In 1999, Mhd Din and his friend Ahmad Zakii Anwar began learning calligraphy from an Iranian master. This formal training led Mhd Din to incorporate the science of Arabic letters in his work, marking a shift in his art. He explored the 28 Arabic letters as expressions of the Sufi mystic’s longing for love and beauty in the world. This search, combined with Mhd Din’s practice of silat, made his calligraphy unique. Describing this approach as “Calligraphic Energy,” Mhd Din mixed acrylic, texture paste and gel directly on the canvas using his hands to render bold Arabic alphabets from chapters (surah) of the Quran. By eschewing the paintbrush in favour of painting with his bare hands, he adapted the silat technique of channeling inner energy through bodily movements.

From 1978 till 2006, Mhd Din's artworks were featured in 20 solo exhibitions locally and overseas, such as People and Landscape, shown across Singapore, Malaysia, and Indonesia in 1978; Wishy and Washy in 1980; Memories of South East Asia, shown across Singapore, Malaysia, and Indonesia in 1983; Mystical and Talismanic Energy in 1994; Flora and Foliate in 1997; Inspiration Mystique at Paris, France in 2000; Paris Experiences in 2000; Zikr – Hands on Calligraphy at Malaysia in 2000; Towards Self-Unification at Paris, France in 2001; Experience and Memories at Turkey in 2003; Flowers and BMW Cars at Hong Kong in 2004. His work was also posthumously exhibited for Mystical Manoeuvre in Malaysia in 2007. Mhd Din was also a member of the Modern Art Society of Singapore.
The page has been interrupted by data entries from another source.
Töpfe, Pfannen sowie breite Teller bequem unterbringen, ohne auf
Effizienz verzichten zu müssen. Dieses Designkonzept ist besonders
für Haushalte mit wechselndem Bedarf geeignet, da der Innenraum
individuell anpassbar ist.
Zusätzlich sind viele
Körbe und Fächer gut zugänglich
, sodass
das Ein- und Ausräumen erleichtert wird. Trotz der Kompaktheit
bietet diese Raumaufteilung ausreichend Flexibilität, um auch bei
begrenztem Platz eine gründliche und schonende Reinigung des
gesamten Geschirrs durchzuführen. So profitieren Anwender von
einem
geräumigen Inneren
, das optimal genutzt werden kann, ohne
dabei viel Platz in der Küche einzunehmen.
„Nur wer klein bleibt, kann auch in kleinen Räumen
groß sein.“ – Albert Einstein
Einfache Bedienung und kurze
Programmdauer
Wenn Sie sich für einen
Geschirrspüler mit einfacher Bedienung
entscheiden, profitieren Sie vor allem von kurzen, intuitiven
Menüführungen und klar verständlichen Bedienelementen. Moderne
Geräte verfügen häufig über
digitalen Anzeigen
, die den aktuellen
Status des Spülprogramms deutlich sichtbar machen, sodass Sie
Following his death, his family opened a gallery in 2008, Galeri Mohammad Din Mohammad, in Malacca, Malaysia to commemorate his art and life. His practice was posthumously featured in the exhibition Archives and Desires: Selections from the Mohammad Din Mohammad Collection (2008) at the NUS Museum and curated by Shabbir Hussain Mustafa. In 2021, Mhd Din's practice was featured in the National Gallery Singapore exhibition Something New Must Turn Up: Six Singaporean Artists After 1965, with his solo section titled The Mistaken Ancestor, after his 1994 assemblage of the same name.

== Art and mysticism ==
Mhd Din is best remembered for his provocative paintings and assemblages, which combines a wide variety of influences. Above all, his artworks signify the complex flows that make up Malay mysticism. His art, especially his calligraphy paintings and assemblages are deeply rooted in Sufi mysticism, which he practiced throughout his life. Through his art, Mhd Din sought to "stitch" together his beliefs, and life philosophies into a common entity—an artwork that is "an assembly of separated body and soul".